Start of Excerpted passage

Ed Husain was born in London in 1974 into a Bangladeshi family. He was raised in a spiritual tradition of Islam but as a teenager moved towards extremism. A few years later he co-founded the Quilliam Foundation, the first counter-extremism organisation to be formed by former radical Islamists.  He is a senior Fellow at Civitas, and Global Fellow at Woodrow Wilson Centre in Washington DC and has written several books.                                                                           

 

Today the Daily Telegraph published an important article from him:

https://www.telegraph.co.uk/news/2019/01/06/britain-must-rediscover-confidence-lead-world-responsible-creating/?WT.mc_id=tmg_share_em

Here is his introduction:

“For centuries, Great Britain has guided the globe. Now, the world needs us to do so again. We must stop apologising for the past, and start advancing again as a free nation at home and abroad. The self-flagellation over Brexit and begging for European acceptance is unbecoming of this great country. Britishness is about values, ideas, history and an attitude, not skin colour. It is time to be proud of Britain again. Together.”

 

And here is Rosie’s paraphrase of the rest of his article:

 

Ed has recently visited many nations and found everyone crying out for clarity and leadership from Britain which is independent and confident, where Europeans are trading partners and not rulers.

 

Aside from Brexit, three other factors undermine British confidence:

 

First is guilt over the British Empire - but Ed questions why Britain should feel guilt when other nations, Turkey, for example, did not. In addition, Britain brought the Slave Trade to an end and defeated Nazism. Children of the Empire are part of British society and reach positions of political power. Instead of pride, a narrative of historical grievances has taken over [Rosie adds, created almost entirely by Tony Blair and the BBC. I am more than 20 years older than Ed Husain and there was none of this guilt complex before.]

 

Second, based on this narrative of historical grievances, an entire culture of competing victimhood is taking over university campuses in Britain. There are “safe spaces” and “no offence” and speakers are “no platformed”. Britain runs the risk of losing the liberties we protected.

Third is Identity Politics. Rather than feeling British, people have grouped into new tribes of gay, Muslim, transsexual, female, or black, etc - while ‘white’ [ie, indigenous] middle-class males are made out to be an eternal enemy. Group politics cuts right across traditional society because, traditionally in Britain, only individuals have rights and responsibilities, and only individuals can be held accountable.

End of Excerpted passage
Start of Material shown

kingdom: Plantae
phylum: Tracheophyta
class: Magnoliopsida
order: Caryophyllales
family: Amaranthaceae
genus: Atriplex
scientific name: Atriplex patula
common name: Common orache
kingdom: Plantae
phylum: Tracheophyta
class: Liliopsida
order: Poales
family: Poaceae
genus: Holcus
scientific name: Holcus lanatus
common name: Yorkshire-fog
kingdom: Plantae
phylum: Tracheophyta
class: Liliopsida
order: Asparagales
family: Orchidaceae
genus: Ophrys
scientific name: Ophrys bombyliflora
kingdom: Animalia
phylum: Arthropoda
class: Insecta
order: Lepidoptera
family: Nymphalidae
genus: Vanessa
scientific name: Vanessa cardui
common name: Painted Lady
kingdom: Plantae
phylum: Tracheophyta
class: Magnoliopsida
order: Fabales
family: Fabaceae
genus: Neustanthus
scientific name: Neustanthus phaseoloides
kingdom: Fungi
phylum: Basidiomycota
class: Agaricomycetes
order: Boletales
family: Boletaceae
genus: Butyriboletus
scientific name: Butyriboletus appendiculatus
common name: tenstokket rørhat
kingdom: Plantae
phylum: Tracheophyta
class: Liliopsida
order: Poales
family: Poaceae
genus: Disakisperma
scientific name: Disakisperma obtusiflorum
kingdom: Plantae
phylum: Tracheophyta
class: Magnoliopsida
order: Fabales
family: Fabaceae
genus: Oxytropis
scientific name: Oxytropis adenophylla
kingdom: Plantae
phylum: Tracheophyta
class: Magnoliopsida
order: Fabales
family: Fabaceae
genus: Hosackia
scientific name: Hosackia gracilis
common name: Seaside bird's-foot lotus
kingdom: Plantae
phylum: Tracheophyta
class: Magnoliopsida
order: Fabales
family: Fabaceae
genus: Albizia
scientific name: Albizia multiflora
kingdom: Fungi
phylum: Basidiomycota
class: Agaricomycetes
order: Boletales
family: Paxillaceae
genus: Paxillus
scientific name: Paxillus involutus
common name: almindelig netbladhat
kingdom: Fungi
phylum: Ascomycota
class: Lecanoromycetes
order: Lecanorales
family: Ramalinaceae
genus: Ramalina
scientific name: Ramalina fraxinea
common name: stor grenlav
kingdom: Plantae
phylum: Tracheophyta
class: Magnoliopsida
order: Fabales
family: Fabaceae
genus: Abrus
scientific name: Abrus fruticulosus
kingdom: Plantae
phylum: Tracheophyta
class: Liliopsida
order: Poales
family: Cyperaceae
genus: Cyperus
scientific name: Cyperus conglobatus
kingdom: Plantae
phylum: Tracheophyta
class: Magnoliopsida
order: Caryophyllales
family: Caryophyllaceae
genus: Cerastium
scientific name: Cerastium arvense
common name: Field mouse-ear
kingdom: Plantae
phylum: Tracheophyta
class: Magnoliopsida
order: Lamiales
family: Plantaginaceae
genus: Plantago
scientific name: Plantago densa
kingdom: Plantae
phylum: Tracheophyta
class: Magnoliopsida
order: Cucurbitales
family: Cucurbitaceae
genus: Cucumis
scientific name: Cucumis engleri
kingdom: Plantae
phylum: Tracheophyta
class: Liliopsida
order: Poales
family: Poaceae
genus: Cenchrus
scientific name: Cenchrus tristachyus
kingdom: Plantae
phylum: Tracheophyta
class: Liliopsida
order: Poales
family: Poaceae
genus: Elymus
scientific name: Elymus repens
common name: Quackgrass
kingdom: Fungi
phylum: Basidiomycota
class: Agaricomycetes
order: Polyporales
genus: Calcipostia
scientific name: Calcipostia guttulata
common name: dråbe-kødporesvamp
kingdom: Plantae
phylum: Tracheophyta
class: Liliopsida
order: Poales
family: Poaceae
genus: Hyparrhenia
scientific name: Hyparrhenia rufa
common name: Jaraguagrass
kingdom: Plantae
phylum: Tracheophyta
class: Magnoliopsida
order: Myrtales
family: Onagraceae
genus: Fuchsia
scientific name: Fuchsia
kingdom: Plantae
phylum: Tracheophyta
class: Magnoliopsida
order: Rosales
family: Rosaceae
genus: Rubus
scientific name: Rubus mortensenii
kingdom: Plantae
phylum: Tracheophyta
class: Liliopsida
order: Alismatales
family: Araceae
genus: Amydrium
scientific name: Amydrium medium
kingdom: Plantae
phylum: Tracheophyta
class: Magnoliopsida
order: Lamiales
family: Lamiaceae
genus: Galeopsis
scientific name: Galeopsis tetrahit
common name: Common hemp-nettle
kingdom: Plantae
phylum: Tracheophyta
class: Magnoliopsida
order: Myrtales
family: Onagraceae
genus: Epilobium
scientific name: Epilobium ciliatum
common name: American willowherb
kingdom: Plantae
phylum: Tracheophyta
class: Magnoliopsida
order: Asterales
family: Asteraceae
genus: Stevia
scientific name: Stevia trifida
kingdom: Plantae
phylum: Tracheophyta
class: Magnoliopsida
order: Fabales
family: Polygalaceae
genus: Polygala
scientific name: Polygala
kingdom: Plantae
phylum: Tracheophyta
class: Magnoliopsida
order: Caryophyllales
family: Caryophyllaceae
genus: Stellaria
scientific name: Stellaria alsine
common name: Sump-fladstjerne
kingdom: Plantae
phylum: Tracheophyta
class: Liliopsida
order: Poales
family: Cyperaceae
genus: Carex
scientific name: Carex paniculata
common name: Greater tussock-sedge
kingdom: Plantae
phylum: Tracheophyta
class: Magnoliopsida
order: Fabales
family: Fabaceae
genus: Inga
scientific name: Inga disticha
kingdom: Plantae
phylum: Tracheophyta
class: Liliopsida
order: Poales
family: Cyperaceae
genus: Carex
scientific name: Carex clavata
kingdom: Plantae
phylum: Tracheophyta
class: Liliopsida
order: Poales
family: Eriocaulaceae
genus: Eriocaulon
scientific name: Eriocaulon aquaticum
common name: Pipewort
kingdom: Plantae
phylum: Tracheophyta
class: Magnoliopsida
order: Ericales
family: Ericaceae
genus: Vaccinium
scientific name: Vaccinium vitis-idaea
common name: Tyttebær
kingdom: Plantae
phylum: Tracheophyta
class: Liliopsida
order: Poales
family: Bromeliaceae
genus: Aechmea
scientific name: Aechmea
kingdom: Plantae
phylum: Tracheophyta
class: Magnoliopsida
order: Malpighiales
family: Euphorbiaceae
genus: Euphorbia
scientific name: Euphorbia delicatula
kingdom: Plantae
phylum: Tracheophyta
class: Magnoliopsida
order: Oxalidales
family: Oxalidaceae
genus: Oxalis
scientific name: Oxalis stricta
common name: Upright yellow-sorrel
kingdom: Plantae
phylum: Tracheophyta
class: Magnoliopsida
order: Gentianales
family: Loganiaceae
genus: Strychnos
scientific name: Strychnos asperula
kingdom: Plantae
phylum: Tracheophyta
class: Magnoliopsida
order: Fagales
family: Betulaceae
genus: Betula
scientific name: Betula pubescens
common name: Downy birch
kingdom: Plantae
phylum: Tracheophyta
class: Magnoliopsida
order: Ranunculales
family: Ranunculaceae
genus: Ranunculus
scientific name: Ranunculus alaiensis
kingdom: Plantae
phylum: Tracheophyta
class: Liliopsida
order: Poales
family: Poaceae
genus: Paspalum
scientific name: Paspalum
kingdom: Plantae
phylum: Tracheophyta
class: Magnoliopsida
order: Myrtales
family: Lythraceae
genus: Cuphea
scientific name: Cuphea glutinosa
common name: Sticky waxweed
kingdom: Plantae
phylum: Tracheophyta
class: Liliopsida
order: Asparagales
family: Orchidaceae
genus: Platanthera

End of Material shown

- [Task] According to the passage about Ed Husain, what organization did he co-found? The items aren't needed here.

- [Correct result] The Quilliam Foundation.